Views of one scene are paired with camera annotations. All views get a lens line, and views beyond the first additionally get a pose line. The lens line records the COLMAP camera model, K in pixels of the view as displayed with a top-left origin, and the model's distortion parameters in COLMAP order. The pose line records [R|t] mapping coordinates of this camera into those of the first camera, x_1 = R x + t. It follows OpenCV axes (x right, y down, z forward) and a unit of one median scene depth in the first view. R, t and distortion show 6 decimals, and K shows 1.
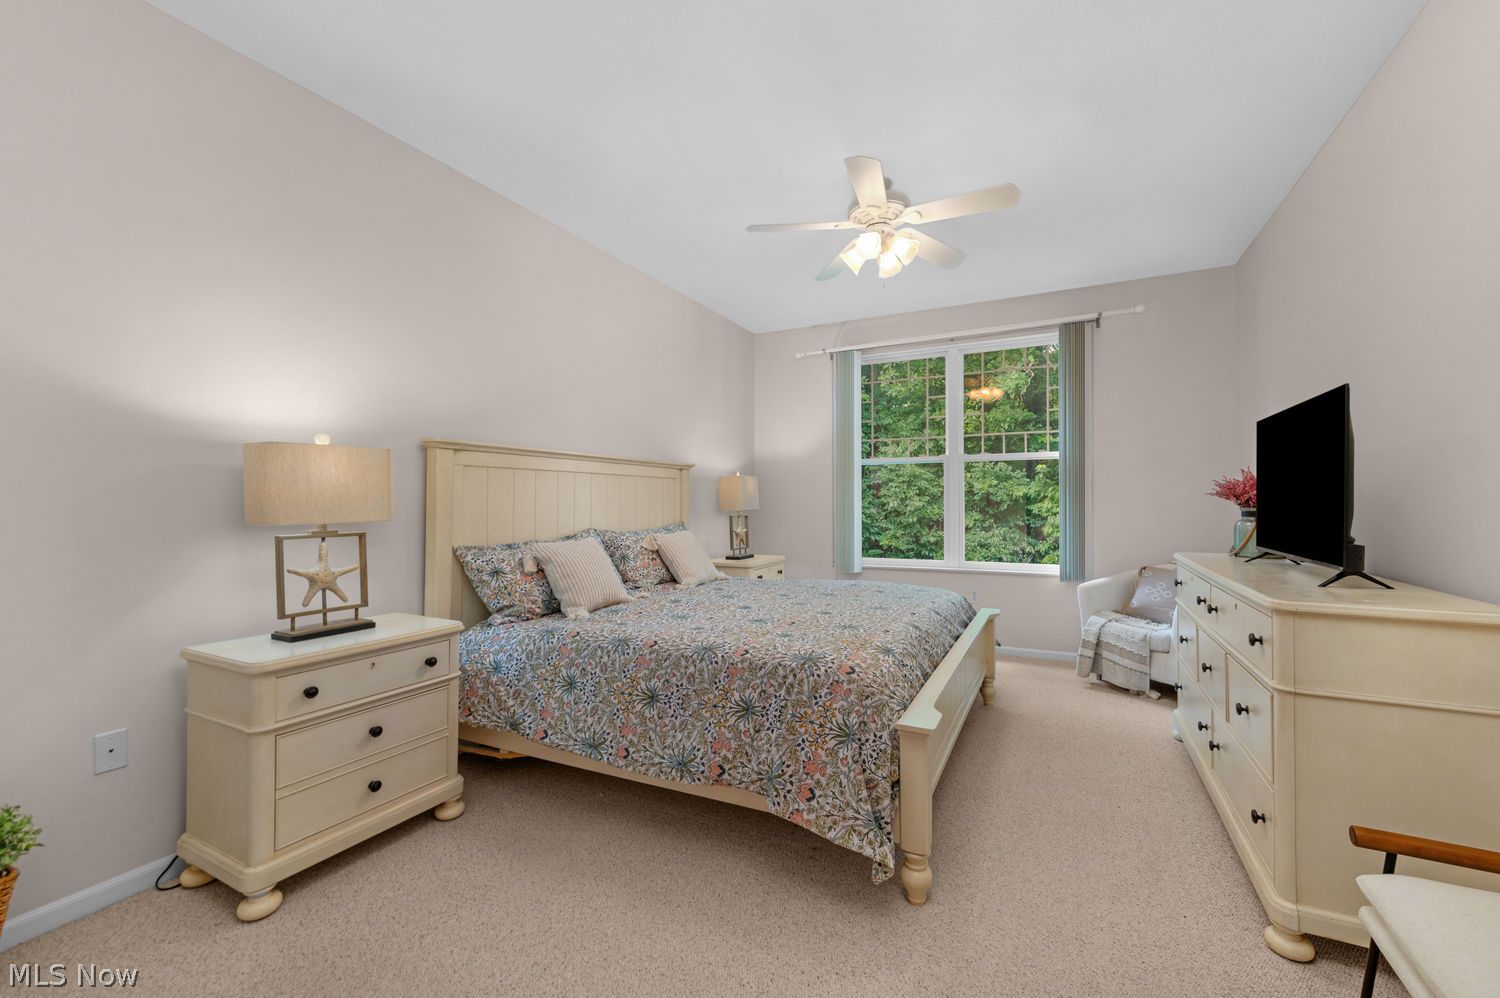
lens RADIAL K [[597.5, 0, 764.1], [0, 597.5, 498.0], [0, 0, 1]] dist [0.009626, -0.001176]
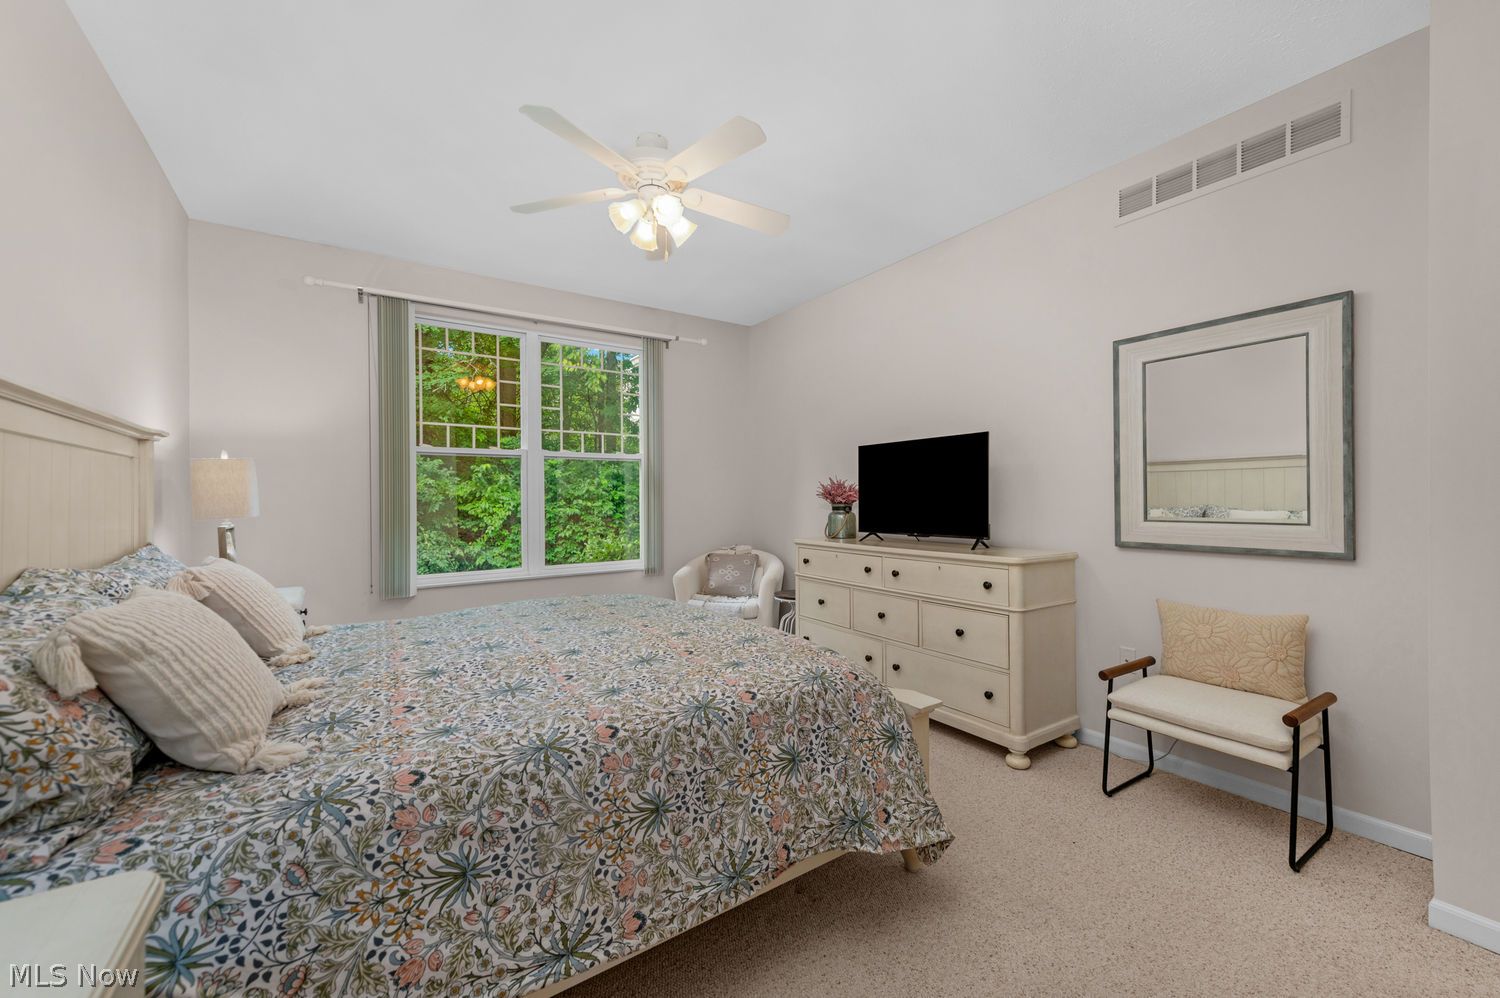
lens RADIAL K [[597.5, 0, 757.0], [0, 597.5, 495.0], [0, 0, 1]] dist [0.009626, -0.001176]
pose [[0.486998, 0.005165, 0.873388, -0.520832], [-0.000550, 0.999984, -0.005607, 0.001243], [-0.873403, 0.002250, 0.486993, 0.446862]]
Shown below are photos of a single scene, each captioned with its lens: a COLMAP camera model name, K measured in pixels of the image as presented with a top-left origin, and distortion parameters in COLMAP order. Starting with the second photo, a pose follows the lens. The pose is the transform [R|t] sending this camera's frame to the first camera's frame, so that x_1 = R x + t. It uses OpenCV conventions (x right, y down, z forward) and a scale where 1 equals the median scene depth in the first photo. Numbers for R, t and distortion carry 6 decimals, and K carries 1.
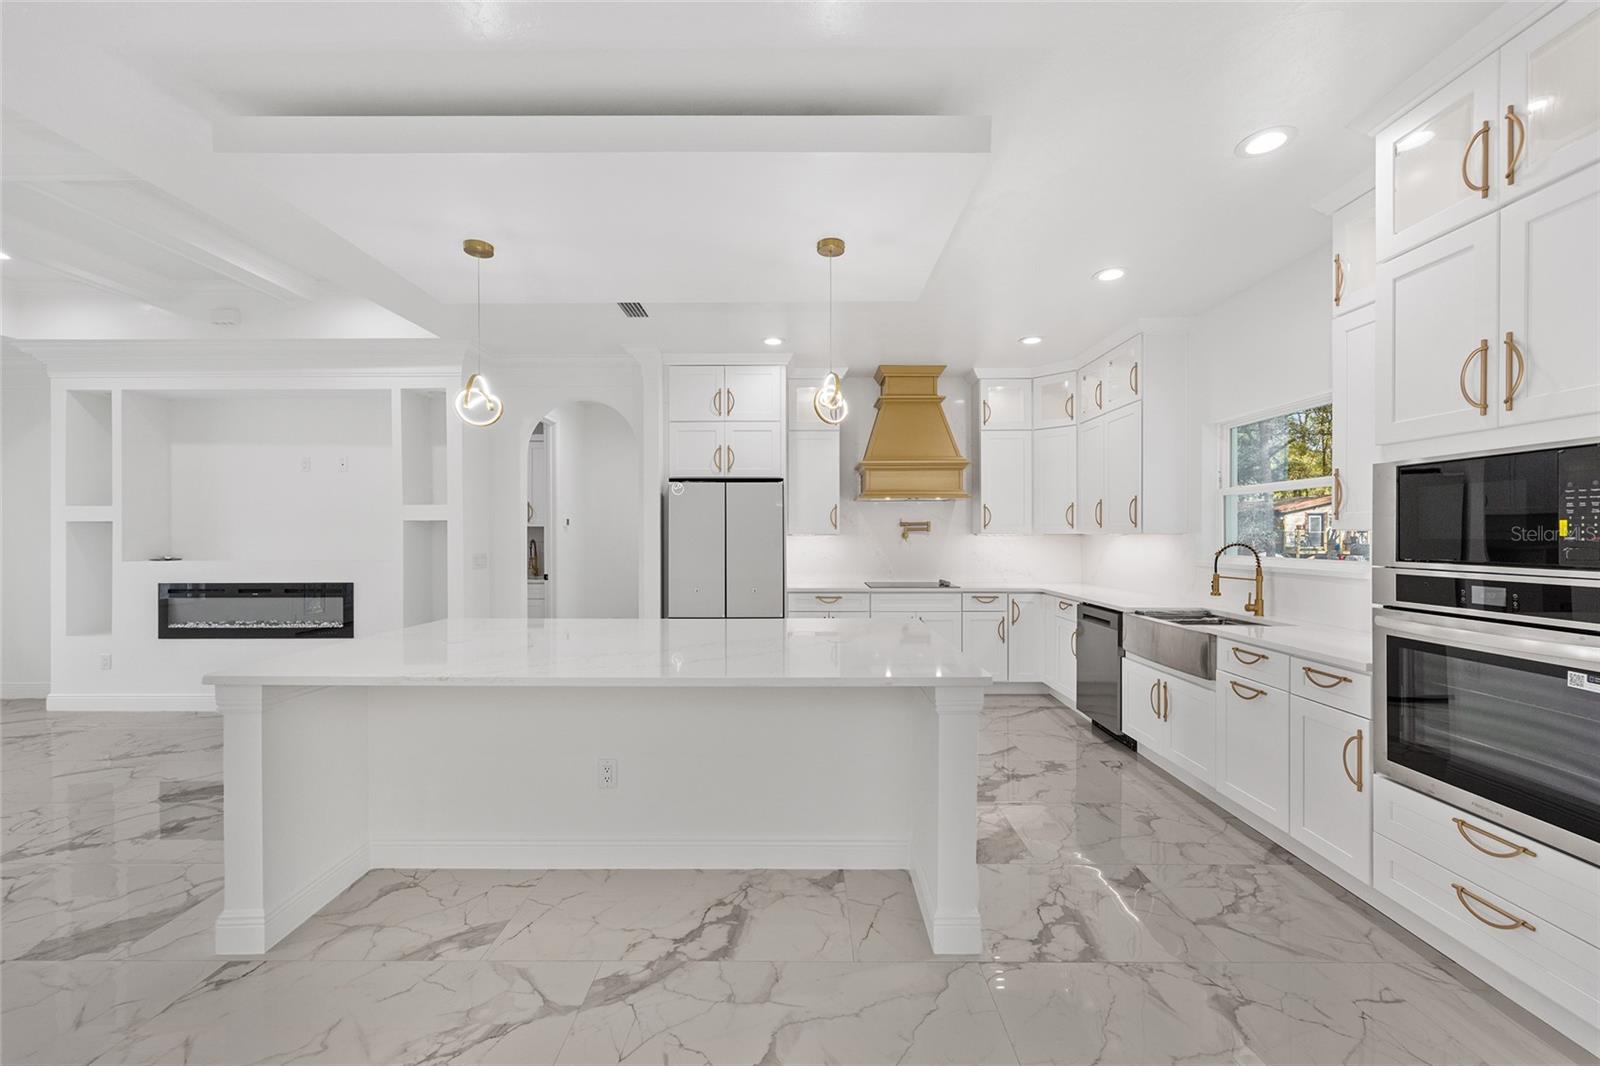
lens RADIAL K [[635.4, 0, 792.8], [0, 635.4, 536.3], [0, 0, 1]] dist [-0.001378, -0.000161]
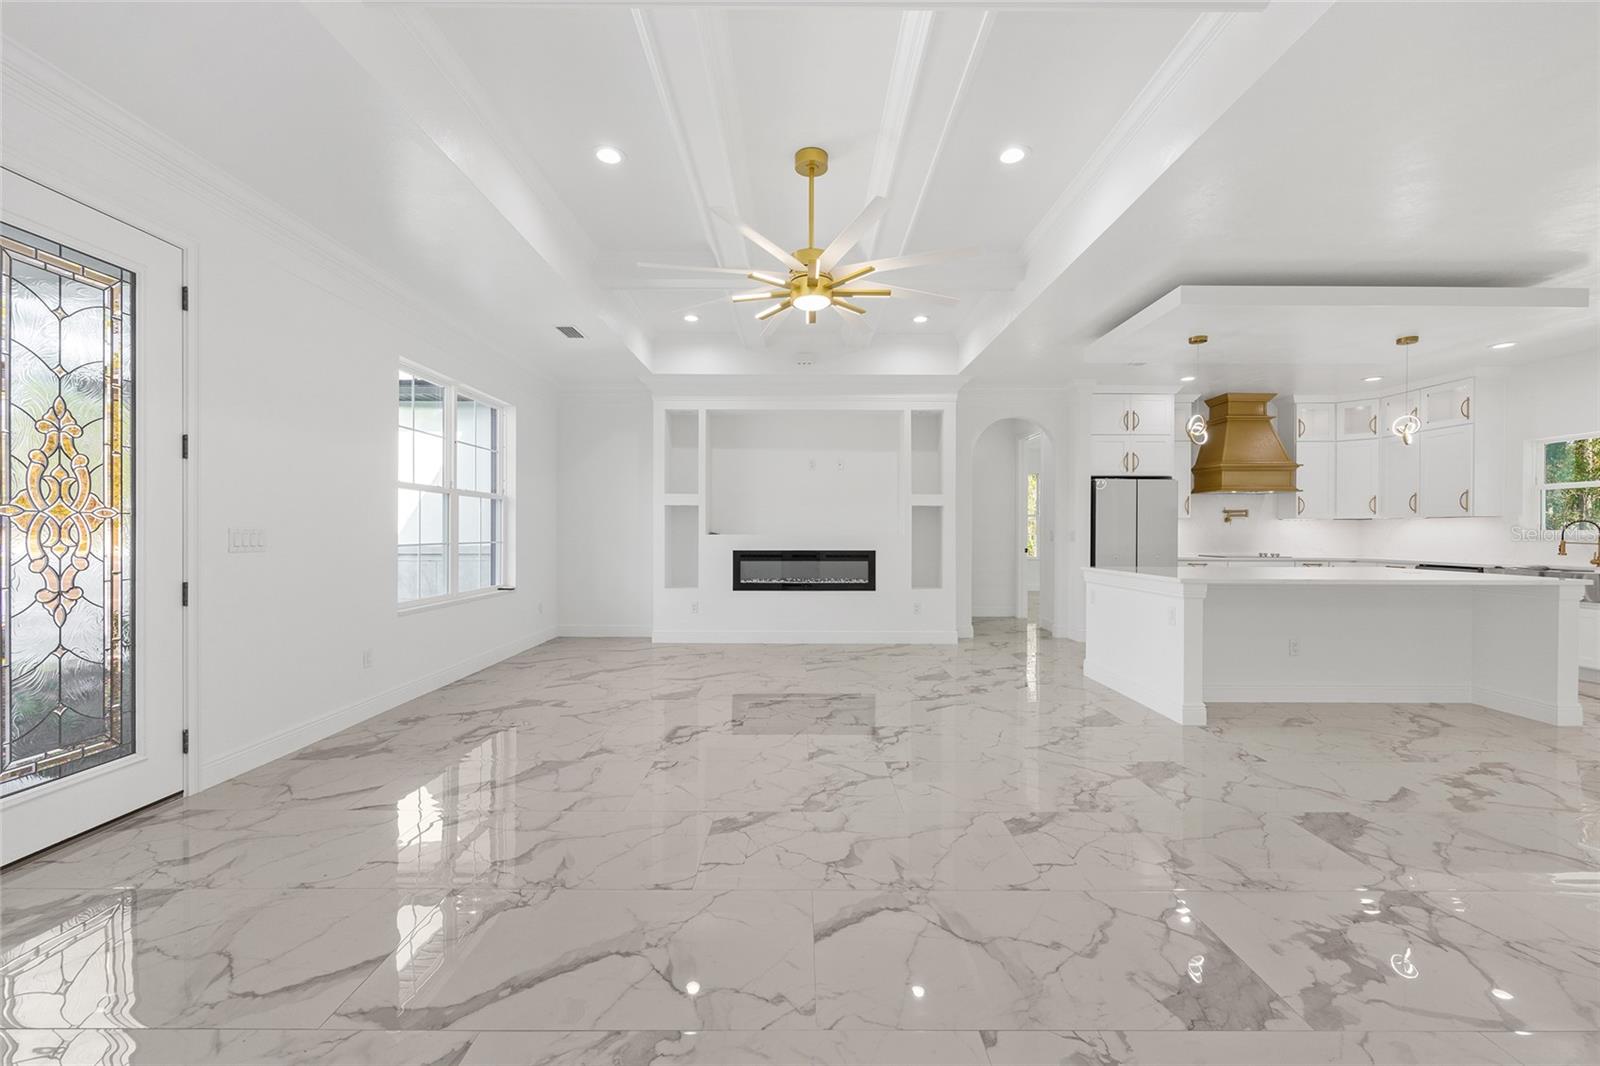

## [ABOUT THIS EXERCISE]
The material above must be printed exactly, with its pictures left out.

## [ANSWER SPACE]
Views of one scene are paired with camera annotations. All views get a lens line, and views beyond the first additionally get a pose line. The lens line records the COLMAP camera model, K in pixels of the view as displayed with a top-left origin, and the model's distortion parameters in COLMAP order. The pose line records [R|t] mapping coordinates of this camera into those of the first camera, x_1 = R x + t. It follows OpenCV axes (x right, y down, z forward) and a unit of one median scene depth in the first view. R, t and distortion show 6 decimals, and K shows 1.
lens RADIAL K [[597.5, 0, 764.1], [0, 597.5, 498.0], [0, 0, 1]] dist [0.009626, -0.001176]
lens RADIAL K [[597.5, 0, 757.0], [0, 597.5, 495.0], [0, 0, 1]] dist [0.009626, -0.001176]
pose [[0.486998, 0.005165, 0.873388, -0.520832], [-0.000550, 0.999984, -0.005607, 0.001243], [-0.873403, 0.002250, 0.486993, 0.446862]]
Shown below are photos of a single scene, each captioned with its lens: a COLMAP camera model name, K measured in pixels of the image as presented with a top-left origin, and distortion parameters in COLMAP order. Starting with the second photo, a pose follows the lens. The pose is the transform [R|t] sending this camera's frame to the first camera's frame, so that x_1 = R x + t. It uses OpenCV conventions (x right, y down, z forward) and a scale where 1 equals the median scene depth in the first photo. Numbers for R, t and distortion carry 6 decimals, and K carries 1.
lens RADIAL K [[635.4, 0, 792.8], [0, 635.4, 536.3], [0, 0, 1]] dist [-0.001378, -0.000161]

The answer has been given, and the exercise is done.